INSTRUCTION - Turn the lines of the data below into a numbered list, skipping any blank lines and leaving the pictures out.

DATA PROVIDED -
■ ■ ■ ■
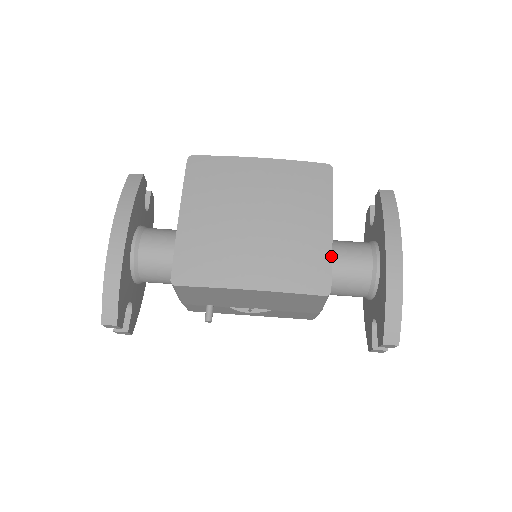
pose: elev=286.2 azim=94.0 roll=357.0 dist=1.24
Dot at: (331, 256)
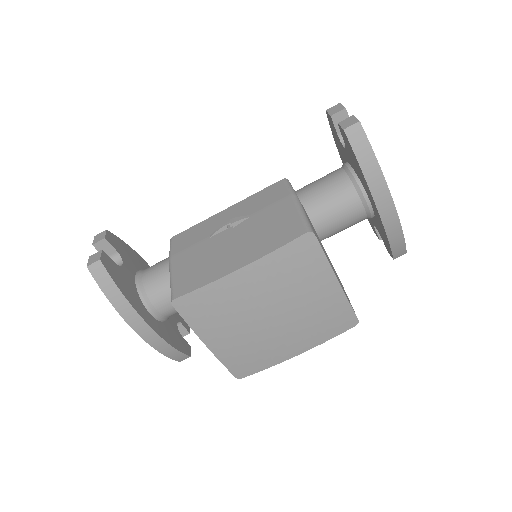
Dot at: (348, 303)
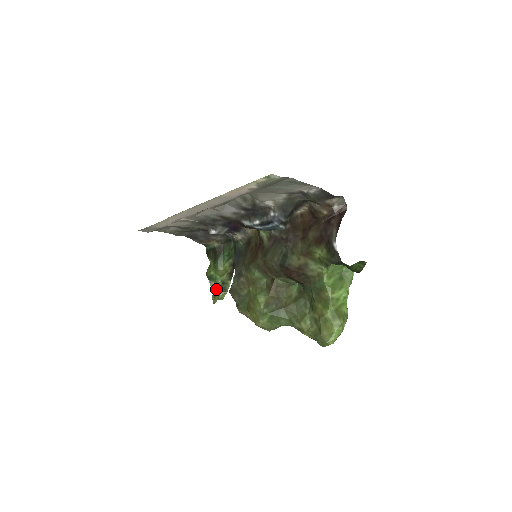
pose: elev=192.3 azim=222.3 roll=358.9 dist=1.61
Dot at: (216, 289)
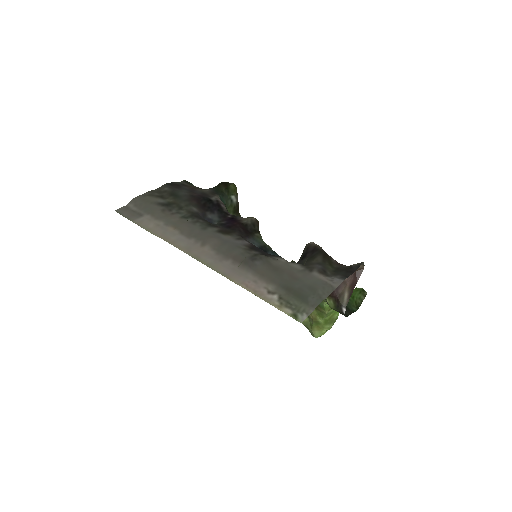
Dot at: occluded
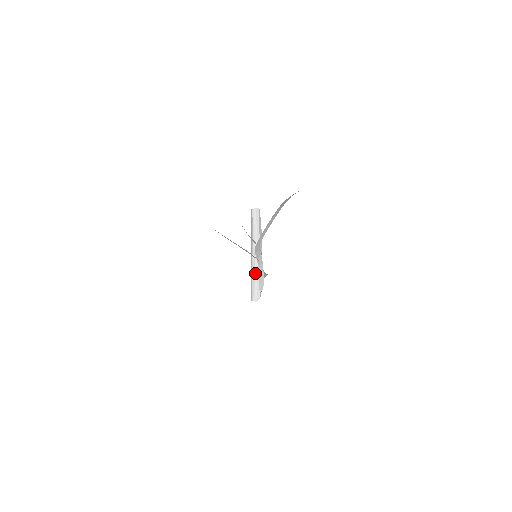
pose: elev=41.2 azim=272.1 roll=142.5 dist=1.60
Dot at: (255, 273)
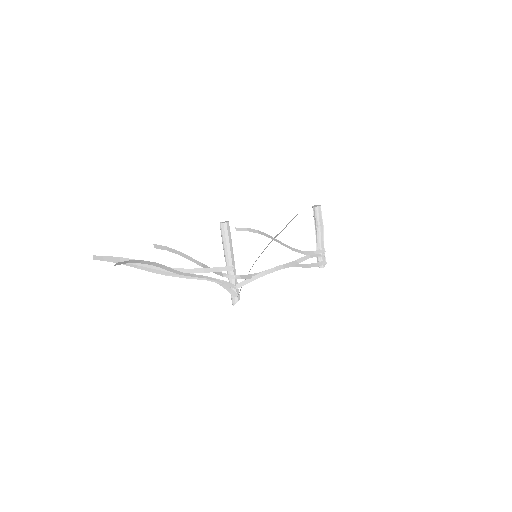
■ ■ ■ ■
RESULT -
1. pose: elev=286.2 azim=94.0 roll=357.0 dist=1.24
2. Dot at: (331, 256)
3. Dot at: (348, 303)
4. pose: elev=192.3 azim=222.3 roll=358.9 dist=1.61
5. Dot at: (216, 289)
6. Dot at: occluded
7. pose: elev=41.2 azim=272.1 roll=142.5 dist=1.60
8. Dot at: (255, 273)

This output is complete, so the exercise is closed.